Relationships
Mental Health problems can have a very big effect on relationships. There are a lot of ways in which people close to you can be affected.
We know from research that people who are on their own and don’t have much support are more vulnerable to depression than others. Also bereavement, divorce or conflict with a loved one can be the spark that sets depression off. Being depressed, however, can also have a significant effect on the way you interact with the people around you.
When you are depressed it’s very hard to keep up relationships. This is particularly true when there have been conflicts in the past. If you have never got on particularly well with your family or found it hard to make friends then this may get worse during depression. If there are conflicts from years ago on your mind then you may ponder over them. If you were the victim of abuse you may be feeling very angry and mistrustful. The result of this kind of problem is that the depressed person can become increasingly isolated and cut off from the outside world.
The people who live with, or are close to, a person with a mental health condition may try to take on the tasks or responsibilities of their friend or relative. As a result, they may become overburdened and have less time and energy for socialising. Children can try to take on the responsibilities of their parents and look after their younger brothers or sisters.
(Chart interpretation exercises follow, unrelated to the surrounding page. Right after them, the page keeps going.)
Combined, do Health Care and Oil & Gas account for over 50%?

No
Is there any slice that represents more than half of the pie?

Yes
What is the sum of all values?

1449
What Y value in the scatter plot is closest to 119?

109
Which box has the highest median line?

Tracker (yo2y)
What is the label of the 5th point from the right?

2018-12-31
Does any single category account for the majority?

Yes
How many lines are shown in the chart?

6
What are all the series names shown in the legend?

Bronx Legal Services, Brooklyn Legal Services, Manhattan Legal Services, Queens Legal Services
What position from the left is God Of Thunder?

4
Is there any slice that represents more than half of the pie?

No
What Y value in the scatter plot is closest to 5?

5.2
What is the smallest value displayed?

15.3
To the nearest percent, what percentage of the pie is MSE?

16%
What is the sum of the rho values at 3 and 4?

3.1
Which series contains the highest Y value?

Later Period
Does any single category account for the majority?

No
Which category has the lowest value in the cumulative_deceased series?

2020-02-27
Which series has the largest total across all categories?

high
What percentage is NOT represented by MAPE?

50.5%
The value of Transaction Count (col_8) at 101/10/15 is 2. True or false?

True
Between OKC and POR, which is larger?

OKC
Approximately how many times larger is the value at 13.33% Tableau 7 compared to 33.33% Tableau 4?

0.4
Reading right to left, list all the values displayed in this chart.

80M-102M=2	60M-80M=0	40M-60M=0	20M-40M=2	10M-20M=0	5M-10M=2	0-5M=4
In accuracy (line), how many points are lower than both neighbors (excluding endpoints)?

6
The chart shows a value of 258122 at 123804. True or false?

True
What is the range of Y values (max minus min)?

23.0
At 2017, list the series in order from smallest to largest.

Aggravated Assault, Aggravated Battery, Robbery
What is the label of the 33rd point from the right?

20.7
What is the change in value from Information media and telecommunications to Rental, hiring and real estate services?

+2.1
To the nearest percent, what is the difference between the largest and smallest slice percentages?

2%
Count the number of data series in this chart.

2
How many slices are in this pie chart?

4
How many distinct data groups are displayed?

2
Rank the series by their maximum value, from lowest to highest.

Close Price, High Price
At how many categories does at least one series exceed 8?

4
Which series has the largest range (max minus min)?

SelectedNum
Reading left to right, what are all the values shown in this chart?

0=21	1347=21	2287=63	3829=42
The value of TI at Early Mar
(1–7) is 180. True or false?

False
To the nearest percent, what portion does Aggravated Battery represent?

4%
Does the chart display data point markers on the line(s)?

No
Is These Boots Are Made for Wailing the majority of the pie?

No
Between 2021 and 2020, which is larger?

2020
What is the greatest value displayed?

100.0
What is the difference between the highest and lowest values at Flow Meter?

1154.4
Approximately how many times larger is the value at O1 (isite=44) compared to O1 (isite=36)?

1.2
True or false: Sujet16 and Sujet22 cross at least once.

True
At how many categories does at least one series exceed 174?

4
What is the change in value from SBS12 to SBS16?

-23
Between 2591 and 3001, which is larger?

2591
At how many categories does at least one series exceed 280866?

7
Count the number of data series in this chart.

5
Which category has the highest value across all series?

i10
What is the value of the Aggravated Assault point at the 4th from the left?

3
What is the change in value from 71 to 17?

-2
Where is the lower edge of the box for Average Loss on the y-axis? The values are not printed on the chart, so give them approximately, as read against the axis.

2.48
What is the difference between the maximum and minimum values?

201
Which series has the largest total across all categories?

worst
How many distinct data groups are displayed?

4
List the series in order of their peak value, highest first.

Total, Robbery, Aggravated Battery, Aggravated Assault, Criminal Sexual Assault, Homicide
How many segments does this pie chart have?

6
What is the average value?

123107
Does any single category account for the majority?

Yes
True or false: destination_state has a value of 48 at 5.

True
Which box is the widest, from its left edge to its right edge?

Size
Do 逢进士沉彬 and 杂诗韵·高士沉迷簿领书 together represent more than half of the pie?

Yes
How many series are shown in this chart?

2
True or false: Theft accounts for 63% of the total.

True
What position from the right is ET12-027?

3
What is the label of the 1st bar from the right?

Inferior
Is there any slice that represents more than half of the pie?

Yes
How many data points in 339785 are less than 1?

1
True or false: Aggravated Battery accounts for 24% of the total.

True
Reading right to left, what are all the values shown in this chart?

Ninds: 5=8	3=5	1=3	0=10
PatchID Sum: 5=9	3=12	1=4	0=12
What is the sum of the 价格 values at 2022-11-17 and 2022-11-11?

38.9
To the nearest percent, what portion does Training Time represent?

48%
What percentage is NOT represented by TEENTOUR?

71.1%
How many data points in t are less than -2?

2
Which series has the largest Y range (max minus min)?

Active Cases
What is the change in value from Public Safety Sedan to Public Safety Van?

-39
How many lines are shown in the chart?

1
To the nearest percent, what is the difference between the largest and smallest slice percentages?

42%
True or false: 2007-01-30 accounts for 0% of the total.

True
When the depressed person notices this they may begin to feel guilty and consequently this may make them feel worse.
How to improve your relationships
Reduce expectations of yourself and other people. You cannot expect to feel as loving, close, intimate or sexy towards others when you are depressed.
Don’t try to change other people. It will only lead to frustration and the emphasis needs to be on looking after yourself.
Be fair to yourself and to others. Don’t make demands on yourself or on others that are too great. Don’t make promises that you can’t keep just to “keep the peace”. This usually doesn’t work.
Don’t become isolated or cut yourself off from people who care about you. Explain that you are depressed and that you cannot be as responsive as you would like to be but that doesn’t mean you don’t care. However, if there is someone around whom you always find upsetting or argumentative then it is usually best to avoid them while you are depressed.
Listen to others and give them time to talk about themselves. This may seem very hard when you are feeling low yourself but it may pay dividends. People appreciate being listened to and it will also take you out of yourself and will help to break the cycle of depressive thoughts you have been experiencing.
Support from other people can come in a variety of ways. There is emotional support from being able to share your problems with someone but there is also value in simply doing something with someone else. Even simple things like watching a TV programme with someone, however brief that may be, can help to break the isolation that can be common in depression.